Go to the line in the entries below that holds "pinky pip: (1213, 632)" and repeat exactly from there through the line that holds "thumb mcp: (1150, 561)", inclusive.

[Supplied material]

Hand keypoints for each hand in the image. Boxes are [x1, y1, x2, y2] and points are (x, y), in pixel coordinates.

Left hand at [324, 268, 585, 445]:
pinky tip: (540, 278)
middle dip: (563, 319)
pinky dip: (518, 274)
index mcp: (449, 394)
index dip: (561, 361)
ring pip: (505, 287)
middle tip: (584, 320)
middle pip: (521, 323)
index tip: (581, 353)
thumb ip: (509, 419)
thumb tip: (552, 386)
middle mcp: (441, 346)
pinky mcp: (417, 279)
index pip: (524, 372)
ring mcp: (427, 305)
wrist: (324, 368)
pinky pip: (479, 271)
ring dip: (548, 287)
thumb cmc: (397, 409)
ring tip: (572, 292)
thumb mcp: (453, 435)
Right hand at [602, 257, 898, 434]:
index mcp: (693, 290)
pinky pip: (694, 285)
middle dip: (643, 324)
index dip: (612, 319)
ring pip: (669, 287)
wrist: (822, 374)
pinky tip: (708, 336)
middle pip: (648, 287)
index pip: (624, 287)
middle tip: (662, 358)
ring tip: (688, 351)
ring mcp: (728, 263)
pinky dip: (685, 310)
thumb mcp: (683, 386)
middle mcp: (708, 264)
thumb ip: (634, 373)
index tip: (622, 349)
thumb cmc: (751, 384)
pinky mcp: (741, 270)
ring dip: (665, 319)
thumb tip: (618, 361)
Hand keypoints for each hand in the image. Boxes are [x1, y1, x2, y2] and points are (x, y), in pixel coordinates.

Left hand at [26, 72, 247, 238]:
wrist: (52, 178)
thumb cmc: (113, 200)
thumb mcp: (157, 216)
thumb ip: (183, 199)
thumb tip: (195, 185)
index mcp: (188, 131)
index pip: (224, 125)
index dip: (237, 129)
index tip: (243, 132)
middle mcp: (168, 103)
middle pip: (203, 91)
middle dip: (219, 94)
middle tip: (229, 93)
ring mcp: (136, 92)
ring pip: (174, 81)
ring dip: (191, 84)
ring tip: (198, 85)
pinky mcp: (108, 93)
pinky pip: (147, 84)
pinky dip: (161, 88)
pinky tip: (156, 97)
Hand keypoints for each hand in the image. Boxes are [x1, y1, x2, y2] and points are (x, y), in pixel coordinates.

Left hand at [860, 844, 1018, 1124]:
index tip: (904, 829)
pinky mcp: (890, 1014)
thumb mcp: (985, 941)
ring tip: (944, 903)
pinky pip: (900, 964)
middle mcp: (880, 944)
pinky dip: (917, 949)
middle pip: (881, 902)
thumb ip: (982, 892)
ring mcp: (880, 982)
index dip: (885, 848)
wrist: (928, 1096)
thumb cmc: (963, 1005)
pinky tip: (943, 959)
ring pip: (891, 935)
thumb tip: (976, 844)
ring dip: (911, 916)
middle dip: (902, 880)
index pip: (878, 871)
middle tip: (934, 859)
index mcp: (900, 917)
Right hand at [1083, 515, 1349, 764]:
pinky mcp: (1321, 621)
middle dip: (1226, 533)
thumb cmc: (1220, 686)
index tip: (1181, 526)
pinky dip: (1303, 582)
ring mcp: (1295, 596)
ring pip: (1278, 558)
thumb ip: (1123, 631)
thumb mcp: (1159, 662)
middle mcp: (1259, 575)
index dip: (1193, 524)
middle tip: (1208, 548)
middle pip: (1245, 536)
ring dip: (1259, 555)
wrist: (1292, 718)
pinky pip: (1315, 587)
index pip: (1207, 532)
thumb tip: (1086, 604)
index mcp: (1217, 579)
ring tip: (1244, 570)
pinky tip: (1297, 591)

[/Supplied material]
[Supplied material]

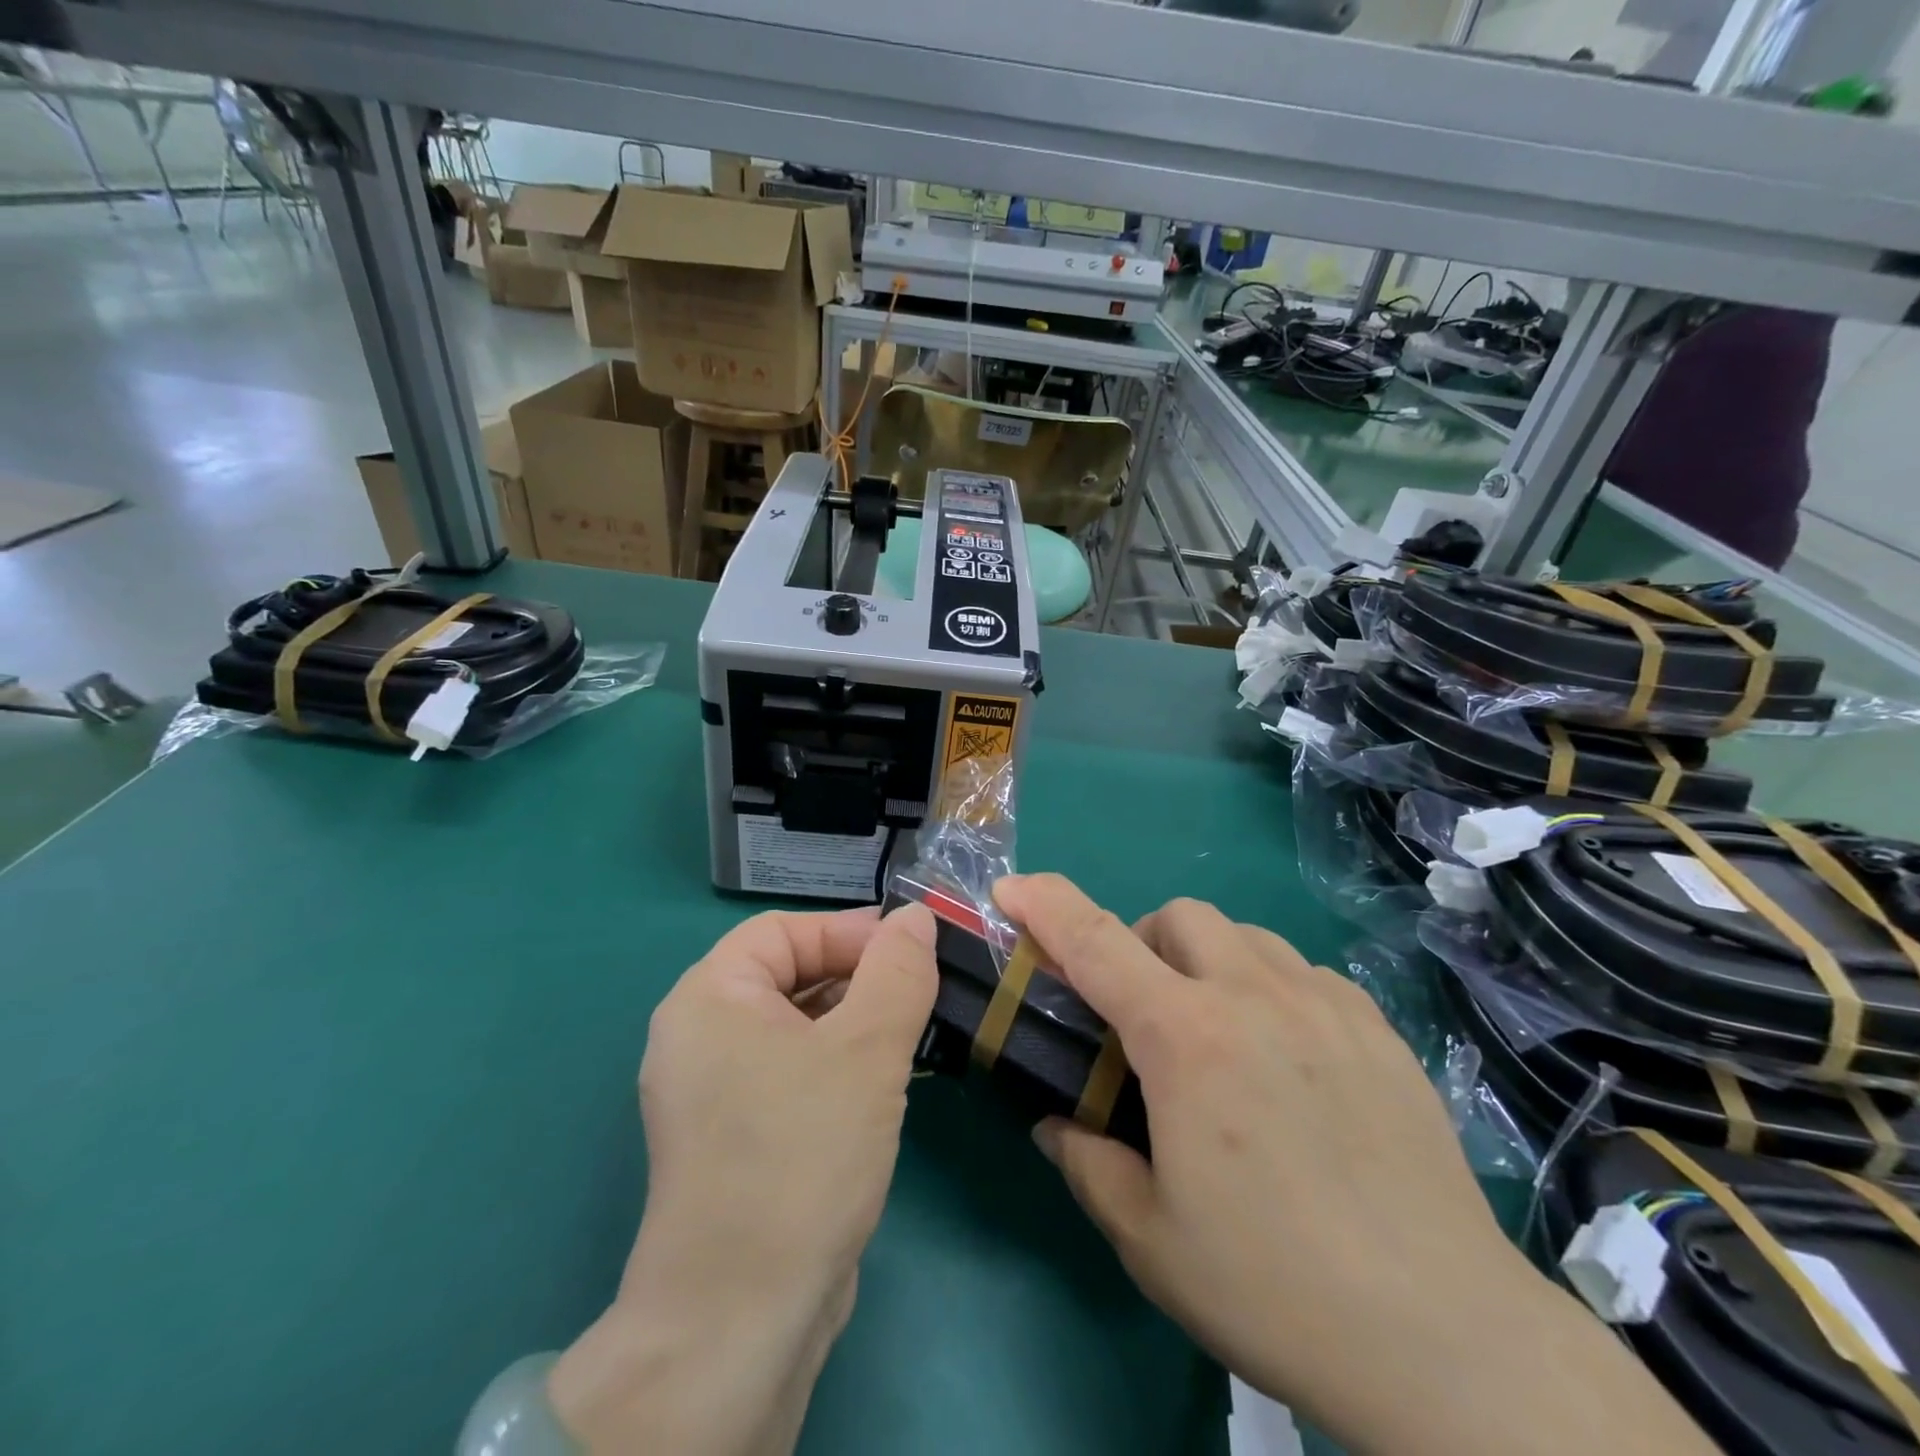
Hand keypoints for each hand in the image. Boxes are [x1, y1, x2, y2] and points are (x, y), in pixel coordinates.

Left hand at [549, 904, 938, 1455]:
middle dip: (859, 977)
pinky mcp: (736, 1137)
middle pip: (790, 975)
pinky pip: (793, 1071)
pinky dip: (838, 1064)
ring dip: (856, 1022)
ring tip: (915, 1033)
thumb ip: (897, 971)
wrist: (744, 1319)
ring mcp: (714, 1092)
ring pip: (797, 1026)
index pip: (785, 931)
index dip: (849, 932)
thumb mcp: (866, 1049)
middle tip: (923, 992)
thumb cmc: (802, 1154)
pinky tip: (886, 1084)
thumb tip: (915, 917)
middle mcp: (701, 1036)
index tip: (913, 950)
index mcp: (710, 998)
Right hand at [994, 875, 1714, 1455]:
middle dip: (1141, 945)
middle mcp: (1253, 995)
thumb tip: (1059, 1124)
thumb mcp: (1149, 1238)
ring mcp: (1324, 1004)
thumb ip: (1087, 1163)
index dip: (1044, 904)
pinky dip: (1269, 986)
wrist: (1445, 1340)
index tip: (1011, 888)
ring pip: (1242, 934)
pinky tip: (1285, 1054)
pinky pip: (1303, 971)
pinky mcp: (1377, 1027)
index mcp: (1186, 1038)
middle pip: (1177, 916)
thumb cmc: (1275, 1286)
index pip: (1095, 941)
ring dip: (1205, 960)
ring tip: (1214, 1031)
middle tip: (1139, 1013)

[/Supplied material]
[Supplied material]

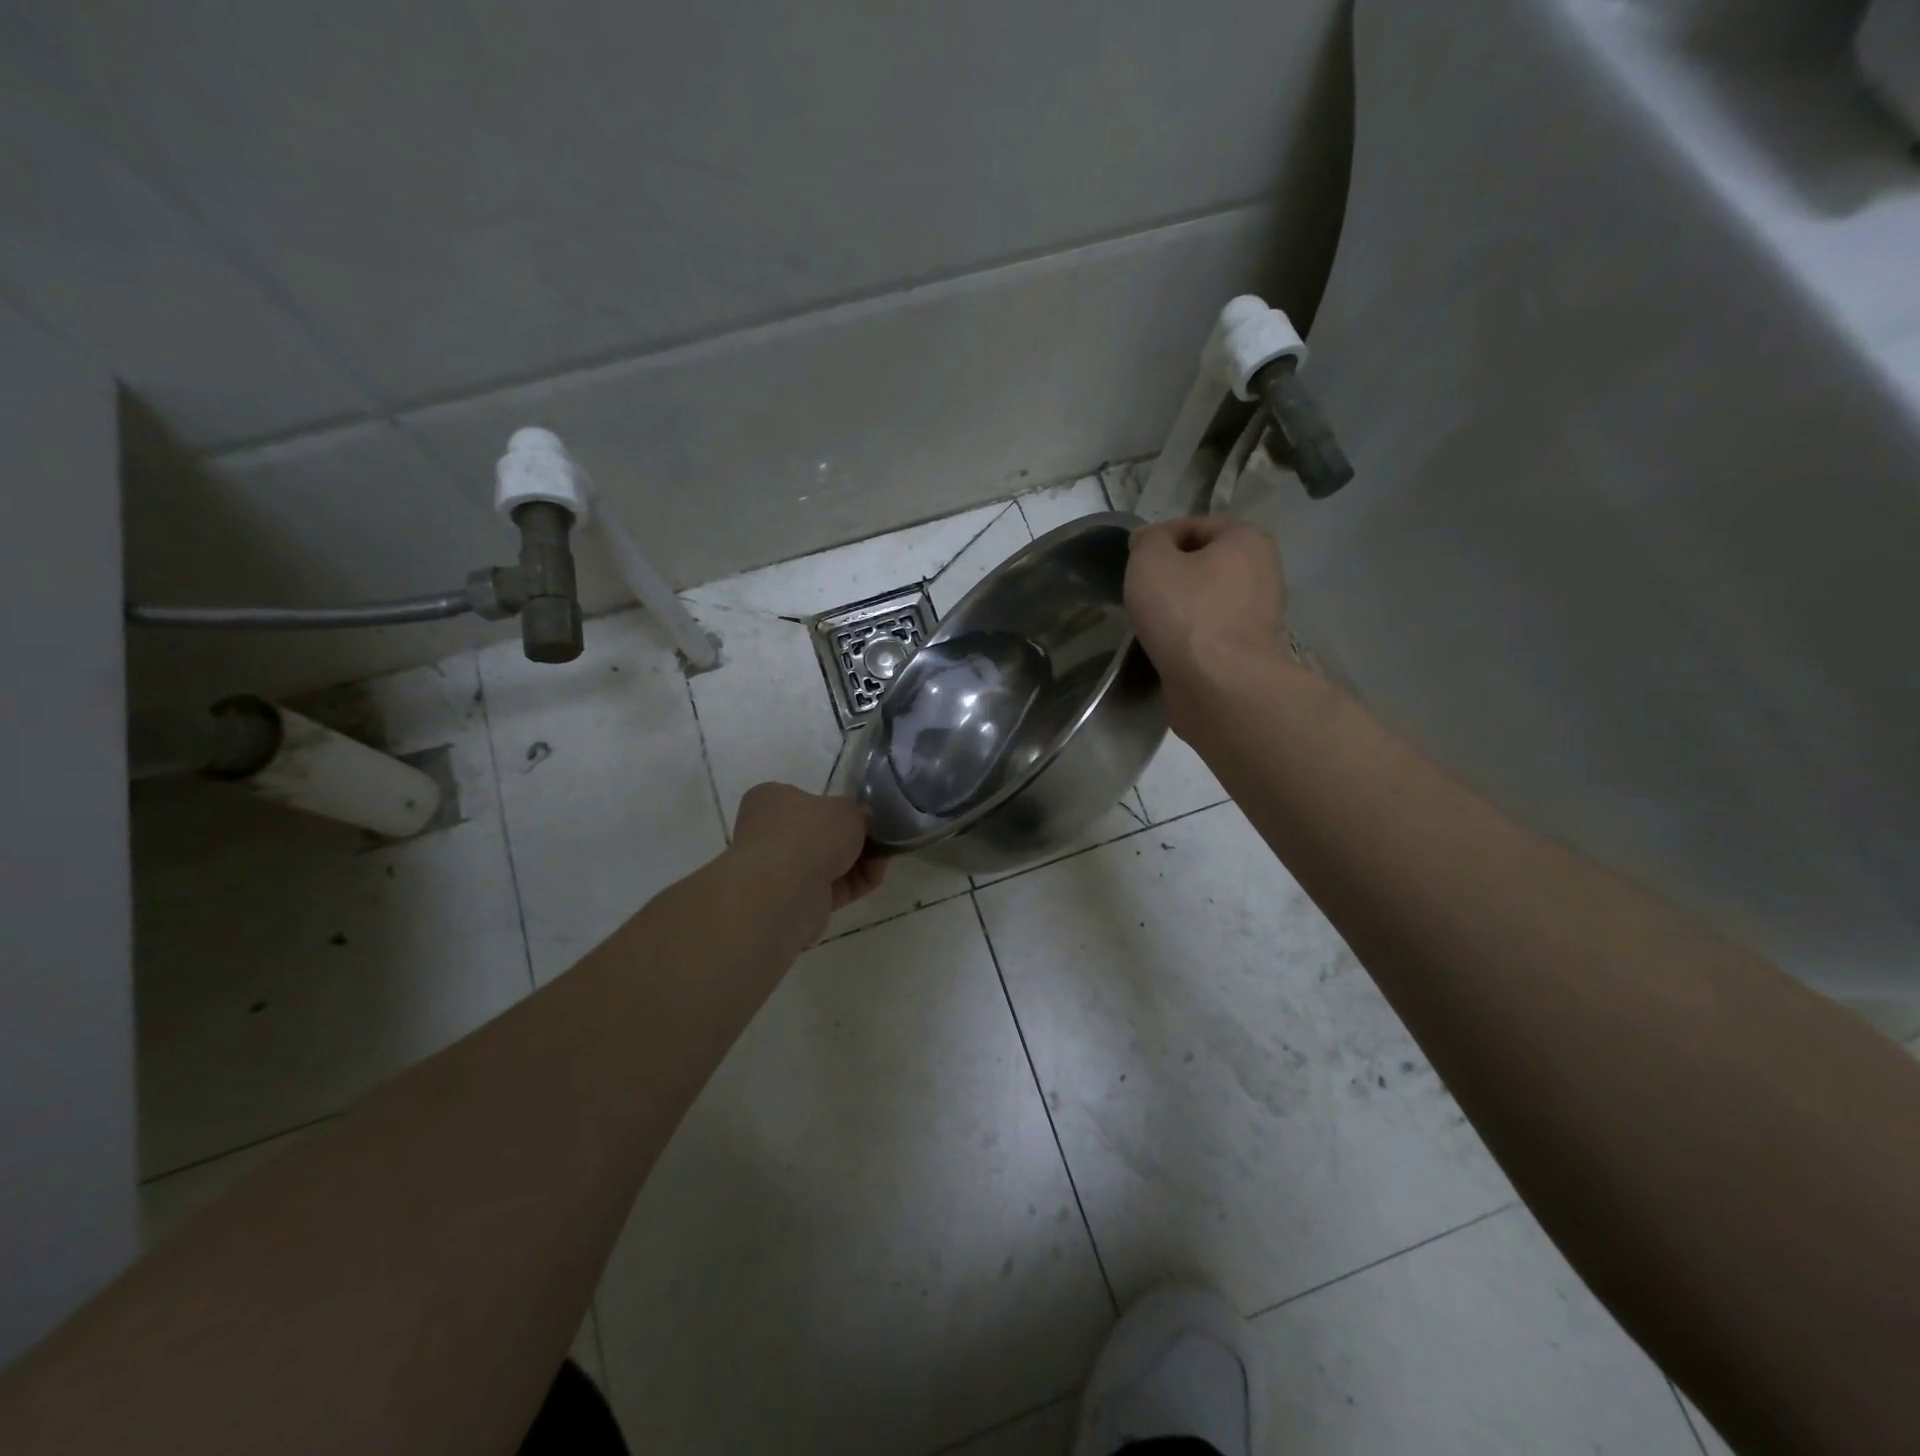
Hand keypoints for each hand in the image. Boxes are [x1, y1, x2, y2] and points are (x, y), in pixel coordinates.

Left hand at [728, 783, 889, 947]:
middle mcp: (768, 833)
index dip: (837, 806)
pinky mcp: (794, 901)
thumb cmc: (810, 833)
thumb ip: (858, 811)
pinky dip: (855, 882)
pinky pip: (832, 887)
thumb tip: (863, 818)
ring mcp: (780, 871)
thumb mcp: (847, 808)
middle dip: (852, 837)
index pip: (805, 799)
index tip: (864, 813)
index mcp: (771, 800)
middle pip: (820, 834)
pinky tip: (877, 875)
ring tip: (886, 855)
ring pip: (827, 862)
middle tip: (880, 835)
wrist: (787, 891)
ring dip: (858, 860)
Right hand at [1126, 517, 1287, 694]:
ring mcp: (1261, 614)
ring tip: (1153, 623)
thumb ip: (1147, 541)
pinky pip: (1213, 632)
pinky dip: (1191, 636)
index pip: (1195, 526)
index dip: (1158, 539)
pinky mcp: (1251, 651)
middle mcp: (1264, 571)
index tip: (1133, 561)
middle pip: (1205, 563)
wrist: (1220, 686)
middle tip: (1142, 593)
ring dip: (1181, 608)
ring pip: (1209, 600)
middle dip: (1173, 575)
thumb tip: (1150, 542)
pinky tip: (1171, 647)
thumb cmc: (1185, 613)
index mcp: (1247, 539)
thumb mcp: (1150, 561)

[/Supplied material]

• **Exercise response**:
pinky pip: (1213, 632)
pinky dip: (1191, 636)
index pip: (1195, 526)
index dip: (1158, 539)
pinky mcp: (1251, 651)
middle mcp: (1264, 571)
index tip: (1133, 561)
middle pip: (1205, 563)
wrist: (1220, 686)
middle tip: (1142, 593)
ring dip: (1181, 608)
ring pip: (1209, 600)
middle dip: (1173, 575)
thumb tip: (1150, 542)
pinky tip: (1171, 647)
thumb cmc: (1185, 613)
index mcp: (1247, 539)
thumb mcp: (1150, 561)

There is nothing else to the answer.